PROMPT
Return a copy of every line in the data below that contains "moment".

Extracted records
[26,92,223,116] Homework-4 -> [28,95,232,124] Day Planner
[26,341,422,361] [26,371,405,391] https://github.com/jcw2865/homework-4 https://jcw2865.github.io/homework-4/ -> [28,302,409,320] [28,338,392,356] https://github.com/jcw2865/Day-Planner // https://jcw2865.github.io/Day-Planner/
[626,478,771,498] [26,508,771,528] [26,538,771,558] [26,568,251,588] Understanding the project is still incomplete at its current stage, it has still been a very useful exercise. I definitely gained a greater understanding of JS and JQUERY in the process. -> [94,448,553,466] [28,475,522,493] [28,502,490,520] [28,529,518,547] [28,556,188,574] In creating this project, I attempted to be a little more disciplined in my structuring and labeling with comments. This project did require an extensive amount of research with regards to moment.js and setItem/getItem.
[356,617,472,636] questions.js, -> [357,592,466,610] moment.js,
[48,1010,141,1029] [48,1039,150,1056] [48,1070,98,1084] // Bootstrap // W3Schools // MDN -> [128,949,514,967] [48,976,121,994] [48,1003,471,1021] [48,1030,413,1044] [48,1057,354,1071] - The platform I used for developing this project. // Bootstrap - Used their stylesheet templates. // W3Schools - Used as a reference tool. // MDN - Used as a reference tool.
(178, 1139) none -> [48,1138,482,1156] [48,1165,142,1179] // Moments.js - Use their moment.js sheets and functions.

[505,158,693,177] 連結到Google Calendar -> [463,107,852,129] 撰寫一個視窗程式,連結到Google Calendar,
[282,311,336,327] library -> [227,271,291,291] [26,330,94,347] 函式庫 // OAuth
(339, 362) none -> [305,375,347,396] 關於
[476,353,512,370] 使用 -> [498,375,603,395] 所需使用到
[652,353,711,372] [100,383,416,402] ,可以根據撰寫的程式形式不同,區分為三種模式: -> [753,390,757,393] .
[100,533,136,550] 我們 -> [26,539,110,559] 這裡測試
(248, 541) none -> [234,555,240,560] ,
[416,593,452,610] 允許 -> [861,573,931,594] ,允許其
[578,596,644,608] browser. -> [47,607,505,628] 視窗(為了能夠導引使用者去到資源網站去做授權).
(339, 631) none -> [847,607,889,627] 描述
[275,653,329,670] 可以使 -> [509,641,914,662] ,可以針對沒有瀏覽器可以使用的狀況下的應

TASK ANSWER
[626,478,771,498] [26,508,771,528] [26,538,771,558] [26,568,251,588] Understanding the project is still incomplete at its current stage, it has still been a very useful exercise. I definitely gained a greater understanding of JS and JQUERY in the process. -> [94,448,553,466] [28,475,522,493] [28,502,490,520] [28,529,518,547] [28,556,188,574] In creating this project, I attempted to be a little more disciplined in my structuring and labeling with comments. This project did require an extensive amount of research with regards to moment.js and setItem/getItem.
[356,617,472,636] questions.js, -> [357,592,466,610] moment.js,
(178, 1139) none -> [48,1138,482,1156] [48,1165,142,1179] // Moments.js - Use their moment.js sheets and functions.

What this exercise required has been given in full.